[Opening Dataset records section]

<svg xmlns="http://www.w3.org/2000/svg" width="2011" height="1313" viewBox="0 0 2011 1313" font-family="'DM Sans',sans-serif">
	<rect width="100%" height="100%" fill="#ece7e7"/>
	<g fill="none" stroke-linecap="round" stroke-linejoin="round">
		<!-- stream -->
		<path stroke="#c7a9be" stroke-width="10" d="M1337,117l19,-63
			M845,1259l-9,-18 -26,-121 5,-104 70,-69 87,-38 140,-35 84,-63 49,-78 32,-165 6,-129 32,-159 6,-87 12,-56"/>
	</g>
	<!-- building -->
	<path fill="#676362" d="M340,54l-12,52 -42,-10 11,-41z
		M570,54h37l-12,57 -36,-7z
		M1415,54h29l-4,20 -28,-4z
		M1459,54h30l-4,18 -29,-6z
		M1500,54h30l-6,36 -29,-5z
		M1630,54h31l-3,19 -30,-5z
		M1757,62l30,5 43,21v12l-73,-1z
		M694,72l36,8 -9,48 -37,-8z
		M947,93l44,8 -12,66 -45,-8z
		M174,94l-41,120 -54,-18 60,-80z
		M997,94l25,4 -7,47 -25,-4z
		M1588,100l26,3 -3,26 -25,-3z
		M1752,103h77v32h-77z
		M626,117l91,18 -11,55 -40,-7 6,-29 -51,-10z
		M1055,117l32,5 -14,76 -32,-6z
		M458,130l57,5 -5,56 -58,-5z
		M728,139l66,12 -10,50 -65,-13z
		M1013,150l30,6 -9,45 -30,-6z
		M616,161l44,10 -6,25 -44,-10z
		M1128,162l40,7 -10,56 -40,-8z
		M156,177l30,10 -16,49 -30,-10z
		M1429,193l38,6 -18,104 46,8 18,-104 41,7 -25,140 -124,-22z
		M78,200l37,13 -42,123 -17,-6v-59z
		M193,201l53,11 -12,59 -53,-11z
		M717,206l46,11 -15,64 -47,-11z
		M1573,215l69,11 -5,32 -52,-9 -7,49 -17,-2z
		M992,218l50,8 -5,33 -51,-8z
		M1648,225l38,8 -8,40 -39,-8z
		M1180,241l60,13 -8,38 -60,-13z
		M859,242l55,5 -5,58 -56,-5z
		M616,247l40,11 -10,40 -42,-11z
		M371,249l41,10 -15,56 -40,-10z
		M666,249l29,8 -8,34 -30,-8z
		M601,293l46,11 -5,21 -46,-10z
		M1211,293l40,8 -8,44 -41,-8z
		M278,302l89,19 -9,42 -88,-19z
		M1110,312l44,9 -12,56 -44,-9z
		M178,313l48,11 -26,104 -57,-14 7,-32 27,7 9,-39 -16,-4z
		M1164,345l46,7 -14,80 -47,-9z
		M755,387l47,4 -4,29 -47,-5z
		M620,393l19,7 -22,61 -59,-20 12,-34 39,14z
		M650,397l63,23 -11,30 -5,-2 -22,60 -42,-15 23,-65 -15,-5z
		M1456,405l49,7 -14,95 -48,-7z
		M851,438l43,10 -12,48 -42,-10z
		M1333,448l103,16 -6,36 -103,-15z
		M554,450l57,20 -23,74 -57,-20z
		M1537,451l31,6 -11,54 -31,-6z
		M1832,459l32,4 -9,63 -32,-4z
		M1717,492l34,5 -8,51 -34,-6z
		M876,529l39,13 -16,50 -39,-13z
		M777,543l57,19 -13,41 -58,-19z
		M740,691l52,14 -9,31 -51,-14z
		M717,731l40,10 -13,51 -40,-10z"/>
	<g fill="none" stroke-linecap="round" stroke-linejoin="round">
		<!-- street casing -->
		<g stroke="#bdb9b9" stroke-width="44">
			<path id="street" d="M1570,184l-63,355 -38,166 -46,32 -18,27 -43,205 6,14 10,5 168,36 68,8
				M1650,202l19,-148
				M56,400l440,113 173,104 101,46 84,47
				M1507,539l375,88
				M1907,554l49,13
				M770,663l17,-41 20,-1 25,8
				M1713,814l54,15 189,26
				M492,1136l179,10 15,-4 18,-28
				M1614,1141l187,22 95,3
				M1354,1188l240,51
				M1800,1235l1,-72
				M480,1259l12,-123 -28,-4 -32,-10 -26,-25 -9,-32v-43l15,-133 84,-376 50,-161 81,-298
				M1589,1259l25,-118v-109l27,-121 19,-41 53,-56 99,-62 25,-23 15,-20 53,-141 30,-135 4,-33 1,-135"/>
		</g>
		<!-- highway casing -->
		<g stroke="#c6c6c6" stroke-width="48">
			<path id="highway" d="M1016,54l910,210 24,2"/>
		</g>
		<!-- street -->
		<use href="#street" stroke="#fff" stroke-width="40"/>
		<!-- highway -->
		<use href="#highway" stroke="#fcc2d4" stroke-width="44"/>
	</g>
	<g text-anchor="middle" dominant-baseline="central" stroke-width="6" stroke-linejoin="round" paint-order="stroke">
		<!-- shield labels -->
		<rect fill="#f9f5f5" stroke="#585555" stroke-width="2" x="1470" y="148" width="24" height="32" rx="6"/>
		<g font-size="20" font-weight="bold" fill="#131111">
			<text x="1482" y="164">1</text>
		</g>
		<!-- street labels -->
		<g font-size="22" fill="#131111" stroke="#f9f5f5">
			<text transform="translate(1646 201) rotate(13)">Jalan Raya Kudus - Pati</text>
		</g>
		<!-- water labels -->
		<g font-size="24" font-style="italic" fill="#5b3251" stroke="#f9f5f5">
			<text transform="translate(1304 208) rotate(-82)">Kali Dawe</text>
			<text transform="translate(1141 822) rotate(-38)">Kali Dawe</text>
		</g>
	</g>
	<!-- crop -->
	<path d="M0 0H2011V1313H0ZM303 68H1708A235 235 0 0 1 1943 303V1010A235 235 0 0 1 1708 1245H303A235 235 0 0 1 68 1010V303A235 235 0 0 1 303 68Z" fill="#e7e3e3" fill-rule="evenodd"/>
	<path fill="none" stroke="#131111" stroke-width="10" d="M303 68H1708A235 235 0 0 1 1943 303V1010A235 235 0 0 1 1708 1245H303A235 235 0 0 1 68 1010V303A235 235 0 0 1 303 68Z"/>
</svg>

[Closing Dataset records section]

### Exercise description
From the entries above, give again exactly the lines running from the line with "M851,438l43,10 -12,48 -42,-10z" to the line with "<!-- street -->"; include both of those lines.

### Output of the task
		M851,438l43,10 -12,48 -42,-10z
		M1333,448l103,16 -6,36 -103,-15z
		M554,450l57,20 -23,74 -57,-20z
		M1537,451l31,6 -11,54 -31,-6z
		M1832,459l32,4 -9,63 -32,-4z
		M1717,492l34,5 -8,51 -34,-6z
		M876,529l39,13 -16,50 -39,-13z
		M777,543l57,19 -13,41 -58,-19z
		M740,691l52,14 -9,31 -51,-14z
		M717,731l40,10 -13,51 -40,-10z"/>
	<g fill="none" stroke-linecap="round" stroke-linejoin="round">
		<!-- street casing -->
		<g stroke="#bdb9b9" stroke-width="44">
			<path id="street" d="M1570,184l-63,355 -38,166 -46,32 -18,27 -43,205 6,14 10,5 168,36 68,8
				M1650,202l19,-148
				M56,400l440,113 173,104 101,46 84,47
				M1507,539l375,88
				M1907,554l49,13
				M770,663l17,-41 20,-1 25,8
				M1713,814l54,15 189,26
				M492,1136l179,10 15,-4 18,-28
				M1614,1141l187,22 95,3
				M1354,1188l240,51
				M1800,1235l1,-72
				M480,1259l12,-123 -28,-4 -32,-10 -26,-25 -9,-32v-43l15,-133 84,-376 50,-161 81,-298
				M1589,1259l25,-118v-109l27,-121 19,-41 53,-56 99,-62 25,-23 15,-20 53,-141 30,-135 4,-33 1,-135"/>
		</g>
		<!-- highway casing -->
		<g stroke="#c6c6c6" stroke-width="48">
			<path id="highway" d="M1016,54l910,210 24,2"/>
		</g>
		<!-- street -->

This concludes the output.